Электронная книга - «Congo. Romanvorlage zum Film.». Краткое содержание книги:

In der Datenzentrale der Earth Resources Technology Services (E.R.T.S.) in Houston, Texas, wartet Dr. Karen Ross auf die routinemäßige Telekommunikation mit einem Team aus dem menschenleeren Nordosten Zaires, das dort nach speziellen, industriell noch nicht herstellbaren Diamanten sucht. Doch die Kongo-Expedition meldet sich nicht. Über Satellit bietet sich Karen Ross ein entsetzliches Bild: brennende Zelte, Leichen - und ein unheimliches schwarzes Wesen, das die Kamera zerschmettert. Dann reißt die Verbindung ab. Die nächste Expedition leitet Karen Ross selbst und macht bald eine aufsehenerregende Entdeckung: graue Gorillas, die offenbar über eine hochentwickelte Intelligenz verfügen!

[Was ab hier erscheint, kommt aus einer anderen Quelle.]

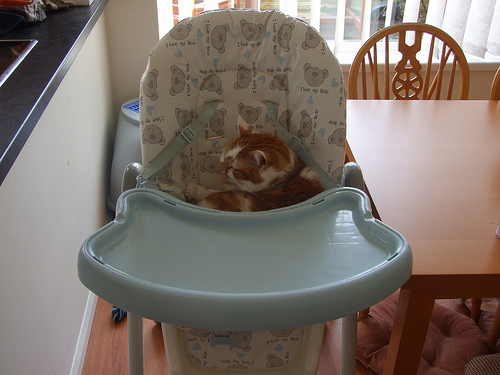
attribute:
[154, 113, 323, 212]
cat — big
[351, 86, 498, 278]
table — smooth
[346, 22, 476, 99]
chair — wood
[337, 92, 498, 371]
table — smooth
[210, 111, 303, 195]
head — turned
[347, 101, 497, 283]
table surface — smooth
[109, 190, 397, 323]
tray — light blue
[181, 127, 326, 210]
bear — big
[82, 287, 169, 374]
floor — smooth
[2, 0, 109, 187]
counter — black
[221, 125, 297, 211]
bear — big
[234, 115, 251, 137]
ear — white, orange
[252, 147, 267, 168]
ear — orange, white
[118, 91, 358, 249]
animal — sitting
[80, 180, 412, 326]
tray — blue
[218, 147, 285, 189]
stripe — white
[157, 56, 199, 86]
slats — white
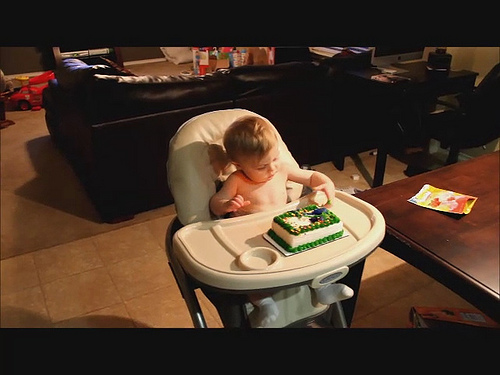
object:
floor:
[0, 160, 497, 327]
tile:
[36, 265, 126, 322]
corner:
[351, 172, 418, 245]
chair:
[167, 106, 351, 329]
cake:
[265, 203, 346, 253]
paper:
[406, 183, 478, 215]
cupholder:
[239, 247, 278, 269]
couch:
[39, 51, 401, 224]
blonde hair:
[224, 116, 277, 157]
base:
[425, 49, 453, 75]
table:
[348, 145, 500, 305]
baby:
[207, 112, 354, 324]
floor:
[0, 217, 180, 328]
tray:
[169, 180, 389, 297]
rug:
[0, 105, 98, 255]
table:
[346, 59, 481, 170]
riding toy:
[8, 70, 56, 111]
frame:
[172, 224, 230, 287]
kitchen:
[6, 46, 500, 325]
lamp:
[426, 48, 453, 72]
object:
[311, 191, 329, 205]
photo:
[0, 45, 497, 333]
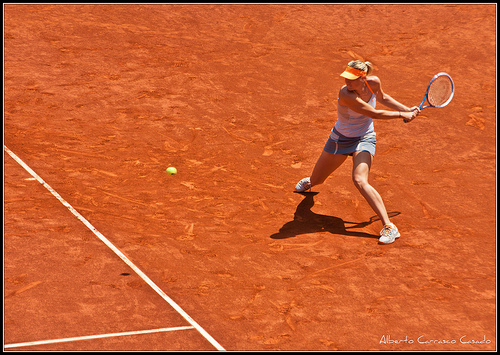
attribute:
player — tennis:
[293, 58, 421, 245]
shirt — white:
[331, 106, 417, 152]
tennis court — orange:
[4, 4, 499, 354]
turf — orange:
[8, 6, 495, 351]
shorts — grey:
[321, 127, 376, 157]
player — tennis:
[241, 39, 491, 263]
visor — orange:
[328, 63, 377, 91]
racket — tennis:
[403, 69, 456, 122]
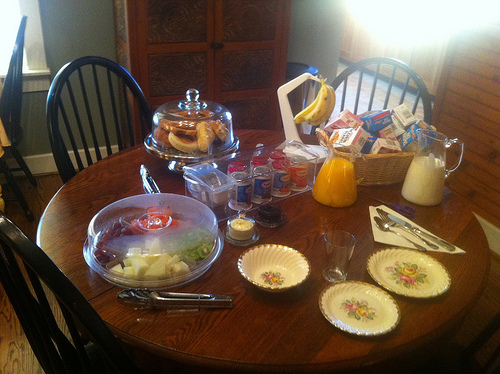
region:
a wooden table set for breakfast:
[37, 125, 487, 365]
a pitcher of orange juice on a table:
[310, 140, 368, 205]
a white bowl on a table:
[237, 243, 307, 289]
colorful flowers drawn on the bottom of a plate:
[341, 295, 376, 323]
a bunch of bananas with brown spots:
[293, 75, 333, 130]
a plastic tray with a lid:
[82, 192, 222, 288]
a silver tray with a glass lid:
[145, 90, 240, 162]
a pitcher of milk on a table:
[402, 127, 463, 203]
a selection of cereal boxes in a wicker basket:
[322, 105, 432, 151]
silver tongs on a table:
[117, 285, 232, 305]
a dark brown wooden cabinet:
[108, 0, 291, 151]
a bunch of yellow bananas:
[293, 80, 335, 126]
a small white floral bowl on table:
[235, 244, 312, 295]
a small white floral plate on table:
[319, 280, 399, 337]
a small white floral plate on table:
[368, 247, 450, 296]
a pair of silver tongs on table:
[116, 288, 231, 309]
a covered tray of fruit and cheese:
[82, 192, 224, 290]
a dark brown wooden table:
[33, 130, 488, 372]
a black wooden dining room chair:
[45, 54, 155, 181]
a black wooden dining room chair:
[0, 218, 137, 372]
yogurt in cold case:
[228, 168, 255, 210]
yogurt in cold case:
[251, 164, 274, 202]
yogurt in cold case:
[273, 156, 293, 196]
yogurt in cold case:
[288, 153, 310, 190]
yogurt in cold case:
[223, 160, 244, 172]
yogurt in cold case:
[271, 147, 282, 160]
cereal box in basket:
[330, 123, 369, 153]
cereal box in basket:
[363, 133, 401, 153]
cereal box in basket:
[356, 108, 393, 129]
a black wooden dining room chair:
[0, 212, 143, 371]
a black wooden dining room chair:
[325, 55, 432, 125]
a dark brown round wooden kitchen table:
[36, 125, 488, 372]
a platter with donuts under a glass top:
[143, 87, 238, 172]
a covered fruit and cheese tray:
[83, 190, 223, 291]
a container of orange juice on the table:
[313, 134, 356, 204]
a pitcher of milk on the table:
[400, 125, 466, 207]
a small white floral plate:
[320, 279, 400, 337]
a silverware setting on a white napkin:
[368, 203, 463, 253]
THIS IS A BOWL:
[230, 235, 318, 303]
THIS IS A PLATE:
[315, 271, 395, 341]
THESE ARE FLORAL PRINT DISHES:
[230, 230, 445, 352]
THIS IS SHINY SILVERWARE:
[370, 201, 456, 261]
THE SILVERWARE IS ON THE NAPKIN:
[357, 202, 462, 268]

Das Nebeneinander von technischen Superwundern und ungebändigter Natur erzeugt eine grandiose Wirkung. Dieses Buch ist Seite für Seite eine Klasse für sich... New York Times
Über den Autor
Michael Crichton wurde 1942 in Chicago geboren und studierte in Harvard Medizin. Alle seine Romane Andromeda, Der große Eisenbahnraub, Jurassic Park, Enthüllung, Die Wiege der Sonne und viele mehr wurden auch als Filme weltweite Erfolge. Crichton ist Autor der weltweit erfolgreichen Fernsehserie ER Emergency Room.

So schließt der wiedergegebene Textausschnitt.